Falta
muito pouco... O denso véu de nuvens escuras já há muito cobriu o sol. Não se
sabe quando ele se pôs, apenas que a escuridão se abate sobre a face do mundo. A
respiração, ofegante, se prende depois do mais longo e agoniante suspiro. Os
punhos doem pela pressão com que estão cerrados. Os lábios sangram, mordidos
com força. Os braços, cruzados, rijos, tremem angustiados. Como portões de
ferro, as pálpebras subitamente se fecham. Trovões como tambores de guerra. A
certeza já bate às portas. Falta muito pouco... falta um único segundo... menos,
um instante! Então, sem qualquer justificativa, o relógio começa a retroceder.
A
estrada parecia clara até aqui, o aglomerado de venturas e desventuras fez dos
retalhos unidos uma belíssima cena. Agora, tudo parece estar do avesso. O
cheiro do medo impregna o ar, o caos ri, estrondosamente, da confusão que
impera. O relógio da torre de marfim bate a vigésima quinta hora. É uma ciranda
louca e sinistra, um carrossel de animais mórbidos e macabros. Milhares de
vozes demoníacas se levantam num coro diabólico e desarmonioso. As horrendas
mensagens são ofensas sarcásticas, súplicas desesperadas em meio a urros de dor
e prazer. O relógio bate três vezes.
Uma
tropa abominável caminha, com fogo nos olhos e facas nas mãos. A sua marcha é o
cortejo que conduz o prisioneiro ao carrasco. Sua juíza e também executora será
a esperança, porque ele fez dela uma cega débil. Gritos e gargalhadas cortantes
de vingança. O relógio bate, ensurdecedor, sem parar. A comitiva implora por
sangue, eles desejam que os corvos arranquem os olhos de suas órbitas já que
eles não foram usados para ver o óbvio. Os soldados, imundos, cantam: querem
dilacerar os braços, que se mantiveram cruzados, querem queimar os pulmões que
se fizeram inertes.
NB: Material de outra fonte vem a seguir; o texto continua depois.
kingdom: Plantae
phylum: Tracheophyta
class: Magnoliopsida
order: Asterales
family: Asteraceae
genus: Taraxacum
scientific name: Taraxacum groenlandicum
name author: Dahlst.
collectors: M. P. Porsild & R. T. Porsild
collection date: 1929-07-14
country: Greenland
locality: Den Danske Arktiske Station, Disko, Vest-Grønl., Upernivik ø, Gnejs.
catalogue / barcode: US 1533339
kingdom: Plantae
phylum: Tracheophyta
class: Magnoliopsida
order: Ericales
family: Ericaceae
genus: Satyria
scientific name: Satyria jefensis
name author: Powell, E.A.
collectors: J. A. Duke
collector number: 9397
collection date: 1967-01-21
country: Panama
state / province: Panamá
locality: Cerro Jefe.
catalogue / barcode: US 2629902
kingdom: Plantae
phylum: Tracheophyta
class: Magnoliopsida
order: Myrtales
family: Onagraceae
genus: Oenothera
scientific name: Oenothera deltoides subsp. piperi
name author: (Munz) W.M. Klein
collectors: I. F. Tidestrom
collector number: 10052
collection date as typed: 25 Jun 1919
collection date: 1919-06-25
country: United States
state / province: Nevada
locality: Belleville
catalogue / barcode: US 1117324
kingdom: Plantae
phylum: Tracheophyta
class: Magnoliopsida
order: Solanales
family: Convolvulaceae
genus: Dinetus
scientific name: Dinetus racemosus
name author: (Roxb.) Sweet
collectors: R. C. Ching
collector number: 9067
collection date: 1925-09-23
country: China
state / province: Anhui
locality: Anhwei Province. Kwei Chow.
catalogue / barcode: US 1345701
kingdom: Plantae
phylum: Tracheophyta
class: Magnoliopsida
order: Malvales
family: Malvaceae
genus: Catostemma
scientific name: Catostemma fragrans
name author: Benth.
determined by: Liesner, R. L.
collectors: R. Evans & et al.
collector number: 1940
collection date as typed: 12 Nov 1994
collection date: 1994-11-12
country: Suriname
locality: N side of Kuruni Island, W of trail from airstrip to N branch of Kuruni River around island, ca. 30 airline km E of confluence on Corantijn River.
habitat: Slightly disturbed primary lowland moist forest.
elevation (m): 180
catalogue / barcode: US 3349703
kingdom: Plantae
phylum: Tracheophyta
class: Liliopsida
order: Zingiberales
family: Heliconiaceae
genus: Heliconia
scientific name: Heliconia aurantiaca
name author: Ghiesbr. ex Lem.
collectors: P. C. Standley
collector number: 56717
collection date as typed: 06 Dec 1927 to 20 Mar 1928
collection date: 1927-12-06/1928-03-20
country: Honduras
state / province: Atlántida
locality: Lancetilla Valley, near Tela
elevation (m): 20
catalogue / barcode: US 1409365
Esperança deseja justiça.
Agora,
acorrentado à roda de seu próprio destino, o prisioneiro nada pode fazer senão
entregar-se aos ditames de sua condenação. Esperança não se carrega
enclausurada na certeza da mente, pelo contrário, se alimenta na liberdade do
coração para que seja forte e poderosa e não fria e sedenta de vingança. Ele não
tem direito a nenhuma última vontade, pois negou todas e cada uma delas quando
se entregou à certeza de sua vitória. Os ponteiros do relógio giram,
frenéticamente, de frente pra trás. Dor, desespero, mais e mais fortes caem os
raios, então, de repente, uma chuva de sangue começa. Ele está morto.
Às portas
do Inferno vós podeis ler “Abandonai toda esperança, ó vós que entrais!”. Aprendei
vós com isto e esperais, mas esperais vigilantes, guardai o alento tranquilo
para encher os pulmões, a boca livre para gritar, os braços e punhos soltos para
lutar e os olhos... os olhos vós mantende abertos, atentos e espertos. Nenhum inimigo
vos poderá afligir se a Luz habitar nos salões de vossos olhos vigilantes e de
vosso coração esperançoso. Esperança não é certeza, certeza é ilusão da mente,
esperança é força da alma.
Quando
eu abri os olhos, o relógio me disse “Retrocede”, era dia e ele voltou a andar
para a frente.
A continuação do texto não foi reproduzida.